ML Security PapersTrojan's Whisper: Stealthy Manipulation of OpenClaw through Injected Bootstrapped Guidance
Fazhong Liu , Zhuoyan Chen , Tu Lan , Haozhen Tan , Zhenyu Xu , Xiang Li , Guoxing Chen , Yan Meng , Haojin Zhu
Published on arXiv
2603.19974
AI Supply Chain Attacks
OWASP ML Top 10 — ML06
Prompt Injection
OWASP LLM Top 10 — LLM01
Insecure Plugin Design
OWASP LLM Top 10 — LLM07
Key Finding
Achieves 16.0% to 64.2% attack success rates across 52 natural user prompts with 94% evasion against existing scanners
Guidance Injection
Novel technique introduced
Autonomous coding agents are increasingly integrated into software development workflows, offering capabilities that extend beyond code suggestion to active system interaction and environment management. OpenClaw, a representative platform in this emerging paradigm, introduces an extensible skill ecosystem that allows third-party developers to inject behavioral guidance through lifecycle hooks during agent initialization. While this design enhances automation and customization, it also opens a novel and unexplored attack surface. In this paper, we identify and systematically characterize guidance injection, a stealthy attack vector that embeds adversarial operational narratives into bootstrap guidance files. Unlike traditional prompt injection, which relies on explicit malicious instructions, guidance injection manipulates the agent's reasoning context by framing harmful actions as routine best practices. These narratives are automatically incorporated into the agent's interpretive framework and influence future task execution without raising suspicion.We construct 26 malicious skills spanning 13 attack categories including credential exfiltration, workspace destruction, privilege escalation, and persistent backdoor installation. We evaluate them using ORE-Bench, a realistic developer workspace benchmark we developed. Across 52 natural user prompts and six state-of-the-art LLM backends, our attacks achieve success rates from 16.0% to 64.2%, with the majority of malicious actions executed autonomously without user confirmation.
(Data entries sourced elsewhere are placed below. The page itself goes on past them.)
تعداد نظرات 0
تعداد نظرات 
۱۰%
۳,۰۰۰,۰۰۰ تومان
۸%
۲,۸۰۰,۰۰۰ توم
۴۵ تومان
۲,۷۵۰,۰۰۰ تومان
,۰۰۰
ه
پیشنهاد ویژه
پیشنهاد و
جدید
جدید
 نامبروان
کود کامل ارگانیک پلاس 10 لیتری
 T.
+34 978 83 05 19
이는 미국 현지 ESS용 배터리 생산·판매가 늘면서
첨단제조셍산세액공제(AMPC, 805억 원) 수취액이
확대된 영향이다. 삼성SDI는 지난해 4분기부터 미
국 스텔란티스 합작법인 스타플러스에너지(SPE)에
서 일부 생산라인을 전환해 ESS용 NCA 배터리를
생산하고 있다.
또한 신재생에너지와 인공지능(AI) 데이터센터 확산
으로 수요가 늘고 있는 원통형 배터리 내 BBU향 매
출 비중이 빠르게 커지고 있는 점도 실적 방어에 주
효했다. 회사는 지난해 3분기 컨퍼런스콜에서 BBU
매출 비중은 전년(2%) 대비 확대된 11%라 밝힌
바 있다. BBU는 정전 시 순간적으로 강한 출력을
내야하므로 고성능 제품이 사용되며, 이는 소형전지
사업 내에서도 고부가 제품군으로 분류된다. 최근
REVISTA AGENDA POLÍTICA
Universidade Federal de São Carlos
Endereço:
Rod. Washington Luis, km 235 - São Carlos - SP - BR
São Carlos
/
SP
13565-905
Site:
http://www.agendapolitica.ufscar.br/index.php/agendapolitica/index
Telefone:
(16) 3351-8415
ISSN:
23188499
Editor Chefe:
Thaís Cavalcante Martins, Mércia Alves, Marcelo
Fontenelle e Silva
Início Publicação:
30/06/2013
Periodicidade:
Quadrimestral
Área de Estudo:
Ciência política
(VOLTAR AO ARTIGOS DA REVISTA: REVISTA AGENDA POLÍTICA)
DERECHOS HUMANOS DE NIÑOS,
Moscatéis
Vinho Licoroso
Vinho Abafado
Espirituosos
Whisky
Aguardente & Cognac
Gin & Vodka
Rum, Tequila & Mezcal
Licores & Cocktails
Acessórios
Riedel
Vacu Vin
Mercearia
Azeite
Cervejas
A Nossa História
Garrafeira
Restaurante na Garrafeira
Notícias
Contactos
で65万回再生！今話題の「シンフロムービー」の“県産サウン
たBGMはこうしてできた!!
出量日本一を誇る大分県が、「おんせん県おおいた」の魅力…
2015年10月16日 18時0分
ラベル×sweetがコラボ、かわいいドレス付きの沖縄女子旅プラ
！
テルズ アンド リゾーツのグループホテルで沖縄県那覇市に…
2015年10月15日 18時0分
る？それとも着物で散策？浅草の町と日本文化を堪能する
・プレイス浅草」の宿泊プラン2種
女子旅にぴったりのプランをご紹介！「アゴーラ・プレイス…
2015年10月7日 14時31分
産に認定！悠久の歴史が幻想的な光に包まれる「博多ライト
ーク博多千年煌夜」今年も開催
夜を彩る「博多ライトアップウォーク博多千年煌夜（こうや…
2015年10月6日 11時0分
Furthermore, 94% of our malicious skills evade detection by existing static and LLM-based scanners. Our findings reveal fundamental tensions in the design of autonomous agent ecosystems and underscore the urgent need for defenses based on capability isolation, runtime policy enforcement, and transparent guidance provenance.
Key Contributions
- Identifies guidance injection as a novel stealthy attack vector in autonomous agent ecosystems through bootstrap manipulation
- Constructs 26 malicious skills across 13 attack categories achieving 16-64% success rates against six LLM backends
- Demonstrates 94% evasion rate against existing static and LLM-based security scanners
- Introduces ORE-Bench, a realistic developer workspace benchmark for evaluating agent security
🛡️ Threat Analysis
Trojanized third-party skills distributed via an agent ecosystem's skill marketplace, compromising the AI agent supply chain before deployment.